The other three lanes are for practical application. soldiers won’t know where IEDs are hidden, thus testing their skill with the equipment.
For the CI2C trainers, their knowledge must go further. They not only learn about the equipment and how to use it, but they must learn how to teach soldiers to use the detectors.
Mobile training team instructors Lawrence Primus, Rene Pagan and Arthur Carey, were on hand to assist the trainers over the weeklong exercise. They taught the class based on three phases: Crawl, walk and run.
The crawl portion acts as an introduction to the equipment within a classroom, consisting of PowerPoint presentations, videos and familiarization with the detector and the light and sound indicators.
The walk phase is an introduction to the detector. Students learn to physically use the equipment. They pair their knowledge of the light and sound indicators’ functions, while scanning over IEDs buried in the ground.
The run portion is the practical application. Students don’t know where devices are hidden, requiring them to use the knowledge from other phases. By this time, they know how the equipment works, so they put what they’ve learned to the test.
Additional items are added to the soil to throw off detection — wood pieces, spent brass casings and rocks, Jackson said. These items test how soldiers hear the device’s different sounds.
“Things are going well with the training," Primus said. "This is a sharp group of individuals. They’re very cohesive and work well together, which makes them easier to train. The set-up they have here is really great for this type of training."
Having this type of training at Fort Polk is a benefit to the soldiers stationed here, said Ted Sutton, the training integrator and team leader for CI2C.

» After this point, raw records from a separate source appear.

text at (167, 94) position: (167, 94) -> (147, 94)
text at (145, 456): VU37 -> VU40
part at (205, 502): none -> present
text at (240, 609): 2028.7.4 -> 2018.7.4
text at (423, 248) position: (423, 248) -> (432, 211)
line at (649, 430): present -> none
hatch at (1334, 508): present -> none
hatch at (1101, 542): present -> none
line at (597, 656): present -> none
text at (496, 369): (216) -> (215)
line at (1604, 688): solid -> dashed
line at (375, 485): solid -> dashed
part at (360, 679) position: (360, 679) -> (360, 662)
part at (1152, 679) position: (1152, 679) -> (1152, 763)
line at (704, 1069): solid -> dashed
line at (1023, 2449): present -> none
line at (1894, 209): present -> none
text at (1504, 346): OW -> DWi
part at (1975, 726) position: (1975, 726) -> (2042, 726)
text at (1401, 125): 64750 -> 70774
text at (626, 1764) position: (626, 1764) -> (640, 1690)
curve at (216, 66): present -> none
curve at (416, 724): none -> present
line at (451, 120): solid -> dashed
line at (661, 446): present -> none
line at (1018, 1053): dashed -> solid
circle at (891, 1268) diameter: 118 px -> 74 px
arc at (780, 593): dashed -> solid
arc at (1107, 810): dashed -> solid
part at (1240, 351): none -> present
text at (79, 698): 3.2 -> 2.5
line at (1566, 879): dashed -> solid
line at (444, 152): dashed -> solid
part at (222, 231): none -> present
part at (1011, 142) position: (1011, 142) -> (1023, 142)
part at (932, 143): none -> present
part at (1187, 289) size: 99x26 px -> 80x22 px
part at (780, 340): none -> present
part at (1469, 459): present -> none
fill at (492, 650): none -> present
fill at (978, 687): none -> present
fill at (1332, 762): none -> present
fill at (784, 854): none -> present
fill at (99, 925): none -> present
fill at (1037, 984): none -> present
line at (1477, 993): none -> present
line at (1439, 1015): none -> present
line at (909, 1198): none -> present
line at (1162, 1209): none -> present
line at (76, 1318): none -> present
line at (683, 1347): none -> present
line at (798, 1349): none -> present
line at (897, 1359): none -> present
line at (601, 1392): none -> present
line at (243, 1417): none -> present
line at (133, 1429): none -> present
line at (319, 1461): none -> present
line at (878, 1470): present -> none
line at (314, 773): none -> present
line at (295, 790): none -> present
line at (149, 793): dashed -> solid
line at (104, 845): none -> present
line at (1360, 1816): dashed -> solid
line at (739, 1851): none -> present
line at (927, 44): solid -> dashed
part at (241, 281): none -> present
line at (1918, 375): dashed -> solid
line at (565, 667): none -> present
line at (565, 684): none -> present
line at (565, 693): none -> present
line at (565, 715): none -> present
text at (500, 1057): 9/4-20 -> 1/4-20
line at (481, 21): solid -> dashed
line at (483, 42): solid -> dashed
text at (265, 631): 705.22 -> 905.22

“The benefit of building it here at Fort Polk and getting it into home station, is the unit can plan more iterations, or opportunity for the training of soldiers, rather than doing it late in their training cycle at another location," he said. "Units can start planning sessions over a long period of time and getting more soldiers trained."
The Minehound lane came to fruition through a variety of military and civilian entities.
The Army Research Lab funded $30,000 for materials, the Directorate of Plans, Training, Mobilization and Security provided range maintenance and labor and the Fort Polk G-3 office provided engineer support, said John Bradford, G-3 engineer. But none of that would have been possible without approval from the United States Forestry Service for use of their land.
The initial design was completed between September and October 2011. Site preparation and discussion with the United States Forestry Service for the use of the land followed. In January 2012, engineers continued the site preparation. Then, all they needed was materials, approval of the design, good weather and operating equipment.
CI2C ensures soldiers are properly trained on the use and deployment of equipment designed to protect soldiers from IEDs.